## Task item
Copy out the records below exactly as they appear.
——————
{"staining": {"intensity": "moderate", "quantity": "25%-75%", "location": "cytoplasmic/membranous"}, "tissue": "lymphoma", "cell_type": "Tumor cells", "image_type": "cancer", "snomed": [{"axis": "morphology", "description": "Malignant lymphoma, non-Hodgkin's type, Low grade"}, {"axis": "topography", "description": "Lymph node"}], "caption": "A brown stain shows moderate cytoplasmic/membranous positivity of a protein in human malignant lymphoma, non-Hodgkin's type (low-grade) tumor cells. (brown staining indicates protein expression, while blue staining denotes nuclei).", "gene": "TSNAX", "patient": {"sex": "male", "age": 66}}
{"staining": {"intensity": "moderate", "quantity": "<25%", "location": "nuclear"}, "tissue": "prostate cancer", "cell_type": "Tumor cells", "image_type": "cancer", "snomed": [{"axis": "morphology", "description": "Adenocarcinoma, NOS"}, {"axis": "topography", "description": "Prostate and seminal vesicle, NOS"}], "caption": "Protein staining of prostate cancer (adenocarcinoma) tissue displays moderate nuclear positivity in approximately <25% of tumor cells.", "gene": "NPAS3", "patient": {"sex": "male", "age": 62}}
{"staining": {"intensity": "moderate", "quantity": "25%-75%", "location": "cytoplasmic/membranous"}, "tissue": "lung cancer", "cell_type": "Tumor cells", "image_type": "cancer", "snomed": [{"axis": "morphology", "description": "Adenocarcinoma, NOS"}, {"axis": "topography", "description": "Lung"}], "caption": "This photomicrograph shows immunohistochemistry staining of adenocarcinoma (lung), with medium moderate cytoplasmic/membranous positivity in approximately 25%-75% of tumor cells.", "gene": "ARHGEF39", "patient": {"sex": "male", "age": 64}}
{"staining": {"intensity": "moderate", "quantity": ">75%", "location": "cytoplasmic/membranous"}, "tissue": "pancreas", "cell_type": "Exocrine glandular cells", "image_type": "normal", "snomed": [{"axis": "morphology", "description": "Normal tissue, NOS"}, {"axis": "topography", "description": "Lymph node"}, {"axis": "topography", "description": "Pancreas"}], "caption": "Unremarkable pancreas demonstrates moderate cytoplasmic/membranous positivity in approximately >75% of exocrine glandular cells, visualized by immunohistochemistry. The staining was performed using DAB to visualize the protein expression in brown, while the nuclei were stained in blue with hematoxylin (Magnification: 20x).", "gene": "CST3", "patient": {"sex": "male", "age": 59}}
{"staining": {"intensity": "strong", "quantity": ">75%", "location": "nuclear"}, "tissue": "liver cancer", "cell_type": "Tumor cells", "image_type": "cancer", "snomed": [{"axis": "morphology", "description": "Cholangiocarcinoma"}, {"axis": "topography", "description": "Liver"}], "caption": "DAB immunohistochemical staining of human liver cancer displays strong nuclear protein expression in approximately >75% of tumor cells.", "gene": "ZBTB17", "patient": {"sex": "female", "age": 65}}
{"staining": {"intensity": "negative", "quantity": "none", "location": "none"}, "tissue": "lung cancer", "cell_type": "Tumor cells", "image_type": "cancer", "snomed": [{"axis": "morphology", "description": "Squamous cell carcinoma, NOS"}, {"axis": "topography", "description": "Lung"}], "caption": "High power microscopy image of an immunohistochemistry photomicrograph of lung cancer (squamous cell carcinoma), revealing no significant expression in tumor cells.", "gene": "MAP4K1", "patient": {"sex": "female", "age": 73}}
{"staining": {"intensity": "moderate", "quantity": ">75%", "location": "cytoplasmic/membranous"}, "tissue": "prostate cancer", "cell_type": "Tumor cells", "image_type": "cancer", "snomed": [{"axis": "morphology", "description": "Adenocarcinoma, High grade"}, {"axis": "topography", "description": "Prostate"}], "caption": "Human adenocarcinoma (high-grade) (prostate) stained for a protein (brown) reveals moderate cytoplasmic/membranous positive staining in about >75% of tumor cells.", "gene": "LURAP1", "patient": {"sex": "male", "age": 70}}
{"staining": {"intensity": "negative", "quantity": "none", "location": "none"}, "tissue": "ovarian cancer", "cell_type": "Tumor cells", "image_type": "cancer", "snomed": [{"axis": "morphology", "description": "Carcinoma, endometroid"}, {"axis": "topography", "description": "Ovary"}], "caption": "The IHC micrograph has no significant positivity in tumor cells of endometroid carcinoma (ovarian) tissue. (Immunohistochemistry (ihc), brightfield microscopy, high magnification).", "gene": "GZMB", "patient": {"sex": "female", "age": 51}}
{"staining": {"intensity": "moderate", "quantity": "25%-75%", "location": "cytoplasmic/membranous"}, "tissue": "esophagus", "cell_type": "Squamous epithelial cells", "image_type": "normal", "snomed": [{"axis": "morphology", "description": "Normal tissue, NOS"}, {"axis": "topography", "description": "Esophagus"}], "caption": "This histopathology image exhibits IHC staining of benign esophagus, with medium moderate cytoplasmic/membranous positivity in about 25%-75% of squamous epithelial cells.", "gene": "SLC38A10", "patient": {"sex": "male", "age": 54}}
——————
## Answer to this task
{"staining": {"intensity": "moderate", "quantity": "25%-75%", "location": "cytoplasmic/membranous"}, "tissue": "lymphoma", "cell_type": "Tumor cells", "image_type": "cancer", "snomed": [{"axis": "morphology", "description": "Malignant lymphoma, non-Hodgkin's type, Low grade"}, {"axis": "topography", "description": "Lymph node"}], "caption": "A brown stain shows moderate cytoplasmic/membranous positivity of a protein in human malignant lymphoma, non-Hodgkin's type (low-grade) tumor cells. (brown staining indicates protein expression, while blue staining denotes nuclei).", "gene": "TSNAX", "patient": {"sex": "male", "age": 66}}
{"staining": {"intensity": "moderate", "quantity": "<25%", "location": "nuclear"}, "tissue": "prostate cancer", "cell_type": "Tumor cells", "image_type": "cancer", "snomed": [{"axis": "morphology", "description": "Adenocarcinoma, NOS"}, {"axis": "topography", "description": "Prostate and seminal vesicle, NOS"}], "caption": "Protein staining of prostate cancer (adenocarcinoma) tissue displays moderate nuclear positivity in approximately <25% of tumor cells.", "gene": "NPAS3", "patient": {"sex": "male", "age": 62}}
{"staining": {"intensity": "moderate", "quantity": "25%-75%", "location": "cytoplasmic/membranous"}, "tissue": "lung cancer", "cell_type": "Tumor cells", "image_type": "cancer", "snomed": [{"axis": "morphology", "description": "Adenocarcinoma, NOS"}, {"axis": "topography", "description": "Lung"}], "caption": "This photomicrograph shows immunohistochemistry staining of adenocarcinoma (lung), with medium moderate cytoplasmic/membranous positivity in approximately 25%-75% of tumor cells.", "gene": "ARHGEF39", "patient": {"sex": "male", "age": 64}}
{"staining": {"intensity": "moderate", "quantity": ">75%", "location": "cytoplasmic/membranous"}, "tissue": "pancreas", "cell_type": "Exocrine glandular cells", "image_type": "normal", "snomed": [{"axis": "morphology", "description": "Normal tissue, NOS"}, {"axis": "topography", "description": "Lymph node"}, {"axis": "topography", "description": "Pancreas"}], "caption": "Unremarkable pancreas demonstrates moderate cytoplasmic/membranous positivity in approximately >75% of exocrine glandular cells, visualized by immunohistochemistry. The staining was performed using DAB to visualize the protein expression in brown, while the nuclei were stained in blue with hematoxylin (Magnification: 20x).", "gene": "CST3", "patient": {"sex": "male", "age": 59}}
{"staining": {"intensity": "strong", "quantity": ">75%", "location": "nuclear"}, "tissue": "liver cancer", "cell_type": "Tumor cells", "image_type": "cancer", "snomed": [{"axis": "morphology", "description": "Cholangiocarcinoma"}, {"axis": "topography", "description": "Liver"}], "caption": "DAB immunohistochemical staining of human liver cancer displays strong nuclear protein expression in approximately >75% of tumor cells.", "gene": "ZBTB17", "patient": {"sex": "female", "age": 65}}
{"staining": {"intensity": "negative", "quantity": "none", "location": "none"}, "tissue": "lung cancer", "cell_type": "Tumor cells", "image_type": "cancer", "snomed": [{"axis": "morphology", "description": "Squamous cell carcinoma, NOS"}, {"axis": "topography", "description": "Lung"}], "caption": "High power microscopy image of an immunohistochemistry photomicrograph of lung cancer (squamous cell carcinoma), revealing no significant expression in tumor cells.", "gene": "MAP4K1", "patient": {"sex": "female", "age": 73}}
{"staining": {"intensity": "moderate", "quantity": ">75%", "location": "cytoplasmic/membranous"}, "tissue": "prostate cancer", "cell_type": "Tumor cells", "image_type": "cancer", "snomed": [{"axis": "morphology", "description": "Adenocarcinoma, High grade"}, {"axis": "topography", "description": "Prostate"}], "caption": "Human adenocarcinoma (high-grade) (prostate) stained for a protein (brown) reveals moderate cytoplasmic/membranous positive staining in about >75% of tumor cells.", "gene": "LURAP1", "patient": {"sex": "male", "age": 70}}
{"staining": {"intensity": "negative", "quantity": "none", "location": "none"}, "tissue": "ovarian cancer", "cell_type": "Tumor cells", "image_type": "cancer", "snomed": [{"axis": "morphology", "description": "Carcinoma, endometroid"}, {"axis": "topography", "description": "Ovary"}], "caption": "The IHC micrograph has no significant positivity in tumor cells of endometroid carcinoma (ovarian) tissue. (Immunohistochemistry (ihc), brightfield microscopy, high magnification).", "gene": "GZMB", "patient": {"sex": "female", "age": 51}}
{"staining": {"intensity": "moderate", "quantity": "25%-75%", "location": "cytoplasmic/membranous"}, "tissue": "esophagus", "cell_type": "Squamous epithelial cells", "image_type": "normal", "snomed": [{"axis": "morphology", "description": "Normal tissue, NOS"}, {"axis": "topography", "description": "Esophagus"}], "caption": "This histopathology image exhibits IHC staining of benign esophagus, with medium moderate cytoplasmic/membranous positivity in about 25%-75% of squamous epithelial cells.", "gene": "SLC38A10", "patient": {"sex": "male", "age": 54}}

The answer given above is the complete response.